● **TEXTO FORNECIDO**
********************
Há uma biografia de Mário a caminho. Diante do impasse quanto à lei que permite veto a biografias não autorizadas não se sabe se o trabalho, do jornalista Jason Tércio, será publicado.
Nesta quinta (21) uma audiência pública no Supremo Tribunal Federal começa a debater o tema.
Os herdeiros do escritor afirmam achar desnecessária uma biografia. O jornalista diz que pode publicá-la no exterior.
Pesquisadores comentam que a suposta homossexualidade de Mário de Andrade é o entrave ao aval da família. O sobrinho dele desconversa.
A tese voltou a ser levantada durante o festival de biografias realizado na semana passada em Fortaleza por autores como Humberto Werneck e Lira Neto.
"Eu sempre quis fazer um livro sobre Mário de Andrade, acho que ele é a figura mais importante da cultura brasileira no século 20. Não se pode fazer isso porque ele era veado e porque a memória dele, o acervo, tem proprietários", disse Werneck durante um debate.
********************
● **INSTRUÇÃO A**
Retorne, sem nenhuma alteração, o trecho das entradas que vai da linha que contém "lead_lepton_pt" até a linha que contém "What is the sum of the", com as duas linhas incluídas.
O texto e as entradas não têm nenhuma relação entre si.

● **ENTRADAS FORNECIDAS**
********************
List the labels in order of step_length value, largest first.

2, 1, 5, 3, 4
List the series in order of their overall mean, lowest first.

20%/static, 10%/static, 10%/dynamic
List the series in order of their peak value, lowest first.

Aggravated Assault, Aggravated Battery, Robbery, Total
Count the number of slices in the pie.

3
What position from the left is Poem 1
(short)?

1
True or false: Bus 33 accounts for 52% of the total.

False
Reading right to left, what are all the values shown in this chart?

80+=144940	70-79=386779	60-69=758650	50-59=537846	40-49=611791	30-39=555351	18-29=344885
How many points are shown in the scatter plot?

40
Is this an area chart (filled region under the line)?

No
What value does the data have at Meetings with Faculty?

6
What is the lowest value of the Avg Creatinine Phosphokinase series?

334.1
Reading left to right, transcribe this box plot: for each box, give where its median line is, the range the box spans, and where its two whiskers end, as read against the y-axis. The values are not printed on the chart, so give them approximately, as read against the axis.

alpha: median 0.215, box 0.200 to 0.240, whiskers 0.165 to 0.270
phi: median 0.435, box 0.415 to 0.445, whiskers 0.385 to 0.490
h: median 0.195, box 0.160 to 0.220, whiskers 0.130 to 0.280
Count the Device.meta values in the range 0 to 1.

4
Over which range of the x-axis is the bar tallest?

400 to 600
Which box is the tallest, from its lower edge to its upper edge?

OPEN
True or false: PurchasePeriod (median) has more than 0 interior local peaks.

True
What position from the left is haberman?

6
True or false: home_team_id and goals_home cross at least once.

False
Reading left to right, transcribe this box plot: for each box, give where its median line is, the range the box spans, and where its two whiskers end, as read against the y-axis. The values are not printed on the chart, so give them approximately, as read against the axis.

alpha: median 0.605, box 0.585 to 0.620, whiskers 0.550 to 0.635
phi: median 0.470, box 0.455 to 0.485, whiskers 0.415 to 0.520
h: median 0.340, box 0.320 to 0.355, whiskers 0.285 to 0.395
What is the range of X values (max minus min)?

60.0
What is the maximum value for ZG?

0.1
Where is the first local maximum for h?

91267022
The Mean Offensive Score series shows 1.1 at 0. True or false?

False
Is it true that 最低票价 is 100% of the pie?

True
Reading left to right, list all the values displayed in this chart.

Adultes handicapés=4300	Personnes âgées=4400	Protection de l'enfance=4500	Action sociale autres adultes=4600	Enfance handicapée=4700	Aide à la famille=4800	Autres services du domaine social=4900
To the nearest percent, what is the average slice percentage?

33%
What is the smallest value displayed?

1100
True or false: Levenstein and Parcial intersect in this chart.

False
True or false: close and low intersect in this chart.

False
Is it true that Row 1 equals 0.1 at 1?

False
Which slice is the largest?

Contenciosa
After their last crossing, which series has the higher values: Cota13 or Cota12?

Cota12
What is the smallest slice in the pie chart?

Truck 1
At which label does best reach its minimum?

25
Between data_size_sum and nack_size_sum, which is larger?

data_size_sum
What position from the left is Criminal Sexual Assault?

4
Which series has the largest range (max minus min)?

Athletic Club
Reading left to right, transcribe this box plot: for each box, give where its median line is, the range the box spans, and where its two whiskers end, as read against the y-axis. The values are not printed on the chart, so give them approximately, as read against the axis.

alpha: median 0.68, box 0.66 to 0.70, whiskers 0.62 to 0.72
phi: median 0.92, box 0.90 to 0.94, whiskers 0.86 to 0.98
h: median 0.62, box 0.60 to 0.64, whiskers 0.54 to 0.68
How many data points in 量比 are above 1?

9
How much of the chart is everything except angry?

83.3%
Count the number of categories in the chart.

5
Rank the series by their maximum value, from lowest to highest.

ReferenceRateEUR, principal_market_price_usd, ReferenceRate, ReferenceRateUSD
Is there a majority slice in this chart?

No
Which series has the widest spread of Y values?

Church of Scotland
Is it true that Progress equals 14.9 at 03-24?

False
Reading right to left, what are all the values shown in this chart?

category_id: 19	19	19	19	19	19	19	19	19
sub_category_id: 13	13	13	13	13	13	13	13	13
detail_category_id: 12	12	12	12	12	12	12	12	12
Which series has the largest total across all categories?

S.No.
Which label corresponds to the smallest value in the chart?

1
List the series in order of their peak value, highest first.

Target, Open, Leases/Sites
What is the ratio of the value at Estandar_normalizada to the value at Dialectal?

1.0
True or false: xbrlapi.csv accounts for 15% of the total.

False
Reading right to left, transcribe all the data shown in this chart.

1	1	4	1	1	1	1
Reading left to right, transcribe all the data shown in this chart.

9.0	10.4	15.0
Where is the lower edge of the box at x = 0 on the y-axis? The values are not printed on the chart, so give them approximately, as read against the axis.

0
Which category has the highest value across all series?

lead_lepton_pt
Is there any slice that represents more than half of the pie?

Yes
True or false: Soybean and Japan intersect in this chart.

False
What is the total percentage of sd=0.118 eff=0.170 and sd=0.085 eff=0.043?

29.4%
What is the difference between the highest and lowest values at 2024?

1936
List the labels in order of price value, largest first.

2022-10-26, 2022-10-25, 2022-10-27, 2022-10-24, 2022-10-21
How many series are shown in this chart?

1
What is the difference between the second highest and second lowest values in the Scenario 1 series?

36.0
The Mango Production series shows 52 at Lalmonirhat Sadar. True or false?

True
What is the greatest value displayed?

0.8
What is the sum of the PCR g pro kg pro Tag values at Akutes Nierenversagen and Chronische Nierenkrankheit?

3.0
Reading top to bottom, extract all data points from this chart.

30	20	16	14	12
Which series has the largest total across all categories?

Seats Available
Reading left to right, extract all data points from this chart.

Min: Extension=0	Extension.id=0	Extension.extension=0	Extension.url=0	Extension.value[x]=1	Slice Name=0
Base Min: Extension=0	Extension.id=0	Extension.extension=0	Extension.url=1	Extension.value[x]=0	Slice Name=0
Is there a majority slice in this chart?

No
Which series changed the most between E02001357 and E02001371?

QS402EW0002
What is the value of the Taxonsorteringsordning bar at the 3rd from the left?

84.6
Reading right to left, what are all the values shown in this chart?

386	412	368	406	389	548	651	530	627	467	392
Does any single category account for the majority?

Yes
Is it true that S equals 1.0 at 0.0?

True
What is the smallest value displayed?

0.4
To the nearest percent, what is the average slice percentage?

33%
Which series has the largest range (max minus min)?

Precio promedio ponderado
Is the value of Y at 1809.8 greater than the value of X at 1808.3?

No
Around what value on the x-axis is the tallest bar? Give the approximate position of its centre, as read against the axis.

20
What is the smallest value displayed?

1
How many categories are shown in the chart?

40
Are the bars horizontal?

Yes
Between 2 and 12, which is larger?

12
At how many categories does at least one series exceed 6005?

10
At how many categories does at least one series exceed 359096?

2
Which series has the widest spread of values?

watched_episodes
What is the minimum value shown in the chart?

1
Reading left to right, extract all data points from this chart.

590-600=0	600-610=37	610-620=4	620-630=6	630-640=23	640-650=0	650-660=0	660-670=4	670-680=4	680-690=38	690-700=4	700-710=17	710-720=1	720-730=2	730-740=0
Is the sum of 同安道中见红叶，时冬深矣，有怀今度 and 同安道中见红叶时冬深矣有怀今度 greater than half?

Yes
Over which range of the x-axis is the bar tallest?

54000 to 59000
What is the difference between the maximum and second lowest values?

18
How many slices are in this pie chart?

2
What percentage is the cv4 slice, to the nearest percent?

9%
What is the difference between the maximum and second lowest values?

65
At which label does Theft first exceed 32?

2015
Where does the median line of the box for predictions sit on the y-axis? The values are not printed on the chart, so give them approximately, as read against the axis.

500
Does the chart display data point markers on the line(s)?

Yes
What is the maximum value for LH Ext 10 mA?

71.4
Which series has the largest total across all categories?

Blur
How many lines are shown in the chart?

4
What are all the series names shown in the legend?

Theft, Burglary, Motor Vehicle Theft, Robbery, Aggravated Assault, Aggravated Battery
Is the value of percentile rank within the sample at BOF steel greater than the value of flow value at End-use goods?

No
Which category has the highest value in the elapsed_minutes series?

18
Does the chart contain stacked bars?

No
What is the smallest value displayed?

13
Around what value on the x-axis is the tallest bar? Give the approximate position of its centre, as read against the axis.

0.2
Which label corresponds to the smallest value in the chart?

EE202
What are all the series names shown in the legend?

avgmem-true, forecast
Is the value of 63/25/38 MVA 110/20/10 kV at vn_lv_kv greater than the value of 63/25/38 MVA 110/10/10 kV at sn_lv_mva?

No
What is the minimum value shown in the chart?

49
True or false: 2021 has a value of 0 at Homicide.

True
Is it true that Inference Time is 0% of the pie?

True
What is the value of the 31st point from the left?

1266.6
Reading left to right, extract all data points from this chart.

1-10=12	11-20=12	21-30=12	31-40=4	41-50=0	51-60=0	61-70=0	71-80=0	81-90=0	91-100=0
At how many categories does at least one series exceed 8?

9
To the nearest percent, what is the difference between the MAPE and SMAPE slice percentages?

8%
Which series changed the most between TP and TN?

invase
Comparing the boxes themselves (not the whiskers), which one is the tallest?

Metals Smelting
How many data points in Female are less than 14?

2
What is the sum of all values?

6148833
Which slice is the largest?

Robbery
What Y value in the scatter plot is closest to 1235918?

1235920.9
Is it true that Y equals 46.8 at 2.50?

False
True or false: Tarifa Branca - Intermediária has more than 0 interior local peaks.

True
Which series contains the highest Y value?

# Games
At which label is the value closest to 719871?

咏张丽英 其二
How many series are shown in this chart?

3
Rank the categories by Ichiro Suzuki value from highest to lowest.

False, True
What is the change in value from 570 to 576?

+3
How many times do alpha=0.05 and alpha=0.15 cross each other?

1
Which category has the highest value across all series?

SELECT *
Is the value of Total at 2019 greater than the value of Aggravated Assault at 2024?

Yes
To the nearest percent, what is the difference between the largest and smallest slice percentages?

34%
********************
● **INSTRUÇÃO B**
Digite novamente, na íntegra e sem alterar nada, o texto sobre a biografia de Mário de Andrade.

● **RESPOSTA A**
lead_lepton_pt
Is there any slice that represents more than half of the pie?

Yes
True or false: Soybean and Japan intersect in this chart.

False
What is the total percentage of sd=0.118 eff=0.170 and sd=0.085 eff=0.043?

29.4%
What is the difference between the highest and lowest values at 2024?

1936
List the labels in order of price value, largest first.

2022-10-26, 2022-10-25, 2022-10-27, 2022-10-24, 2022-10-21
How many series are shown in this chart?

1
What is the difference between the second highest and second lowest values in the Scenario 1 series?

36.0
The Mango Production series shows 52 at Lalmonirhat Sadar. True or false?

True
What is the greatest value displayed?

0.8
What is the sum of the PCR g pro kg pro Tag values at Akutes Nierenversagen and Chronische Nierenkrankheit?

● **RESPOSTA B**
Há uma biografia de Mário a caminho. Diante do impasse quanto à lei que permite veto a biografias não autorizadas não se sabe se o trabalho, do jornalista Jason Tércio, será publicado.
Nesta quinta (21) uma audiência pública no Supremo Tribunal Federal começa a debater o tema.
Os herdeiros do escritor afirmam achar desnecessária uma biografia. O jornalista diz que pode publicá-la no exterior.
Pesquisadores comentam que a suposta homossexualidade de Mário de Andrade é o entrave ao aval da família. O sobrinho dele desconversa.
A tese voltou a ser levantada durante o festival de biografias realizado na semana passada em Fortaleza por autores como Humberto Werneck e Lira Neto.
"Eu sempre quis fazer um livro sobre Mário de Andrade, acho que ele é a figura mais importante da cultura brasileira no século 20. Não se pode fazer isso porque ele era veado e porque a memória dele, o acervo, tem proprietários", disse Werneck durante um debate.